TALKING WITH ANITA FEITH
“I don’t know where me ends and the social worker in me begins. I think that I am just this one lump of person and social worker, and those two roles complement one another”.
Volunteering led to a professional career.
“When I moved down to Baltimore one of the things I started doing was volunteering at a free clinic. That clinic received no federal, state, or city funding. It truly existed on donations. At that point the clinic didn’t want to accept anybody’s money, because then they would have to operate in a way that the people who were giving funding mandated that they operate. So they relied on donations and volunteerism of doctors, nurses, social workers, or people that were just interested. I was one of those interested people. I probably spent about 5 years volunteering there just one evening a week. I was initially what they called a patient advocate. Somebody would come in to see the doctor, and I would meet them, take a brief history, weigh them, and then take them to the examining room. This particular free clinic also had a women’s counseling group, and so I started doing that and I thought, ‘I really like doing this.’ I thought about law school. I thought about medical school. I guess maybe my mother said to me one day, ‘Well why don’t you think about social work; you probably get more mileage out of that.’ She was absolutely right.
I remember my field placement. I had a second year field placement in the same hospital where I then was hired and worked for 12 to 13 years. It was in an adolescent clinic. There was this formal adolescent program there, and the first ten or twelve appointments I had my clients never showed up and I just knew that I would never learn anything. Eventually, I had a group of clients who I saw regularly, and I use to have little cheat sheets sort of on my desk. I knew there were certain questions that I needed to ask them, but I was so nervous that I could never remember. So I had them written down, but I didn’t want the clients to see them…One thing that as a new social worker is very difficult is to leave your job at work. It’s very difficult to not worry about your client, or not to take everything so personally.”
Anita Feith is a firm believer in women’s rights and proudly speaks her mind. She received her Master’s degree in 1974, a year after the landmark decision of Roe vs. Wade.The impact of that court decision on clients and practice is an on-going concern.
” I certainly was, and still am, a pretty strong proponent of a woman’s right to choose. In my view, that was exactly the kind of law that we needed. Now there are certain states that have fairly restrictive laws. I think Maryland has, for the most part, been one of the more liberal states in how they view the right to abortion, the right for a woman to choose. With adolescents there was always this push-pull. Should the parent be notified? In fact if I’m not mistaken that was part of the law in Maryland. I know that in some cases an adolescent was asked, ‘if your parent knew that you were here for these services what would they do?’ If the response was ‘well they will beat me, they will throw me out the house, they will do whatever’, then we didn’t notify the parents. If the response was ‘nothing’, we will certainly encourage her to come in with her parents. That would be the ideal. You don’t really want a fifteen or sixteen year old whether you’re a parent, or a healthcare provider, to undergo any kind of procedure without a parent.”

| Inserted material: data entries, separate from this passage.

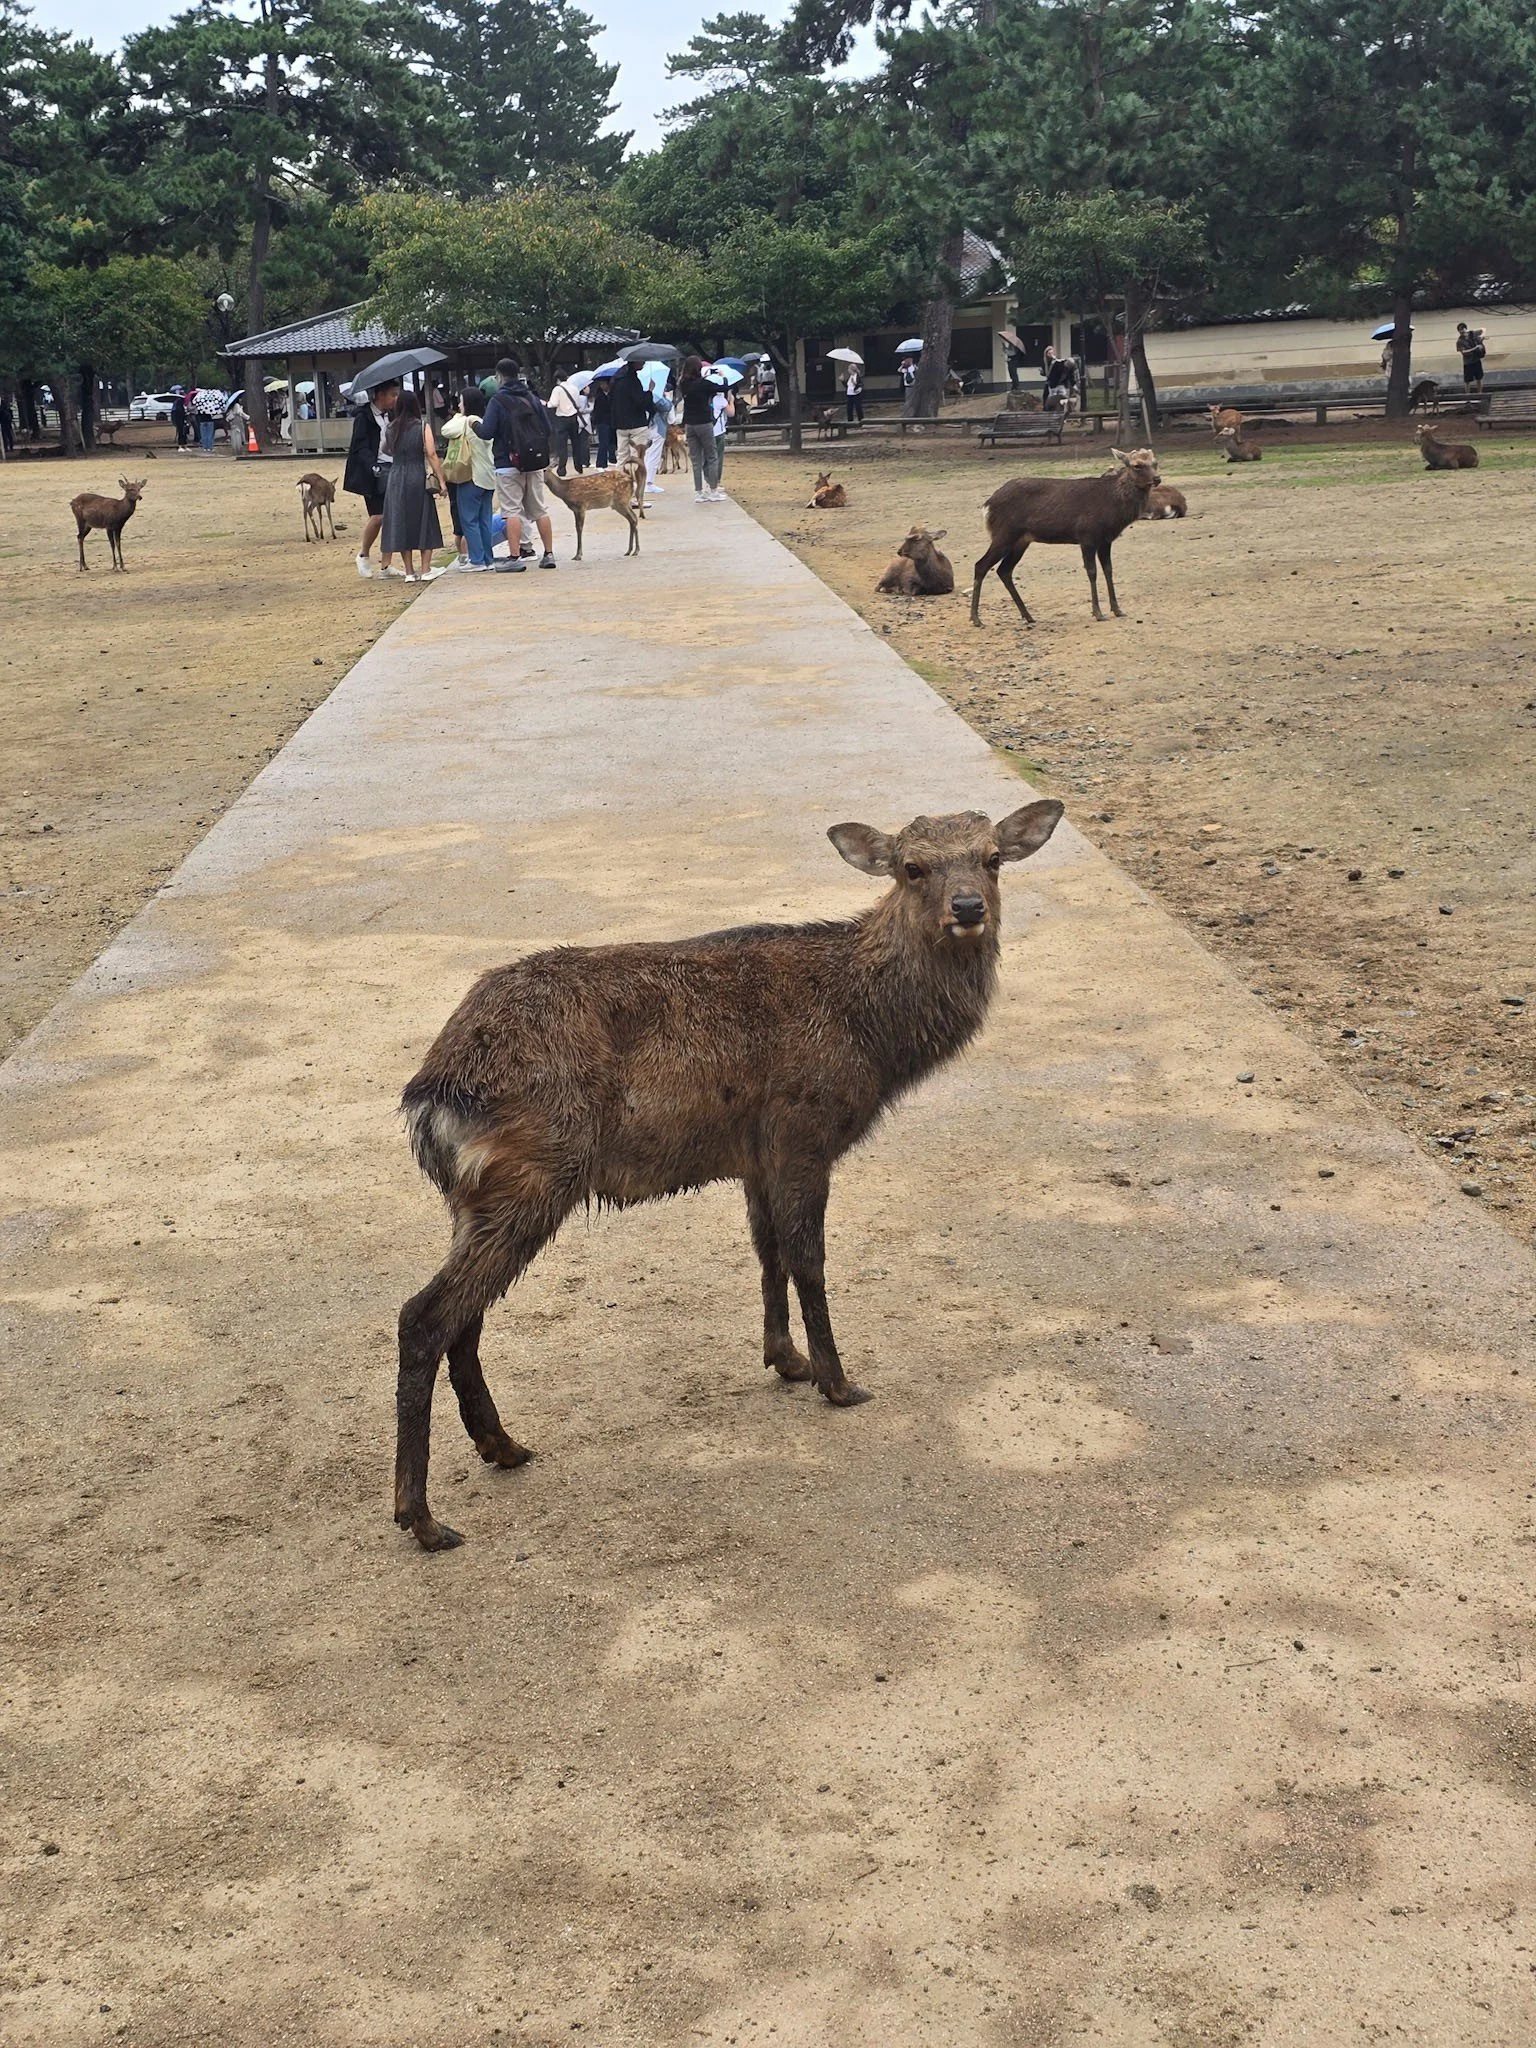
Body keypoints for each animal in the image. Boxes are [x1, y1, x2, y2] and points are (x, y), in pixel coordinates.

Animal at [393, 798, 1065, 1549]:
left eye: (992, 858)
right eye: (912, 868)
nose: (968, 906)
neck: (870, 1039)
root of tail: (432, 1091)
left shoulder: (756, 1153)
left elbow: (767, 1249)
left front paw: (787, 1360)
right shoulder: (803, 1130)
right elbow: (808, 1259)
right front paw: (838, 1382)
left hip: (481, 1195)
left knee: (465, 1317)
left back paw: (503, 1447)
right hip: (535, 1171)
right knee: (424, 1315)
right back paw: (423, 1518)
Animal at [970, 446, 1160, 627]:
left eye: (1155, 463)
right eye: (1137, 466)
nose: (1157, 479)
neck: (1113, 511)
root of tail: (987, 505)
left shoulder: (1106, 540)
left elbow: (1109, 570)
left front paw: (1118, 610)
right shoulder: (1087, 536)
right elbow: (1092, 572)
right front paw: (1098, 613)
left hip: (1021, 541)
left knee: (1004, 570)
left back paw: (1028, 616)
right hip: (1004, 534)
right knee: (981, 565)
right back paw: (976, 619)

It was poor women who were most affected by Roe vs. Wade.But how did they actually access the services?
“Planned Parenthood was always aiding in that field. They had loans and they really did as much as they could to work with women that requested those services and were financially not able. I think forever, and this is true with so many different issues, as far back as one might recall, and as far ahead as one might think, women with a need found a way to access those services. In addition to having the money you also have to have some kind of knowing. I would imagine that women who had more education might have been more successful at accessing those services. Even well before Roe vs. Wade.”
Talking with women about abortion calls upon professional skill and a non-judgmental attitude.
” I remember… my counseling of teenagers and adult women prior to abortion. In the facility where I worked women had to see a social worker to talk about this decision, and there were all kinds of consent forms that they had to sign. My question was always ‘Why is it that you are choosing abortion versus choosing to continue the pregnancy or choosing to put your child up for adoption?’ As opposed to saying ‘why do you want to have an abortion?’ Because it was my firm belief then, and still is that no woman really wants to have an abortion. But it is a choice, it is an option, and one based on what is going on in a women’s life at that point in time and what her circumstances are. That’s why she makes her choice.”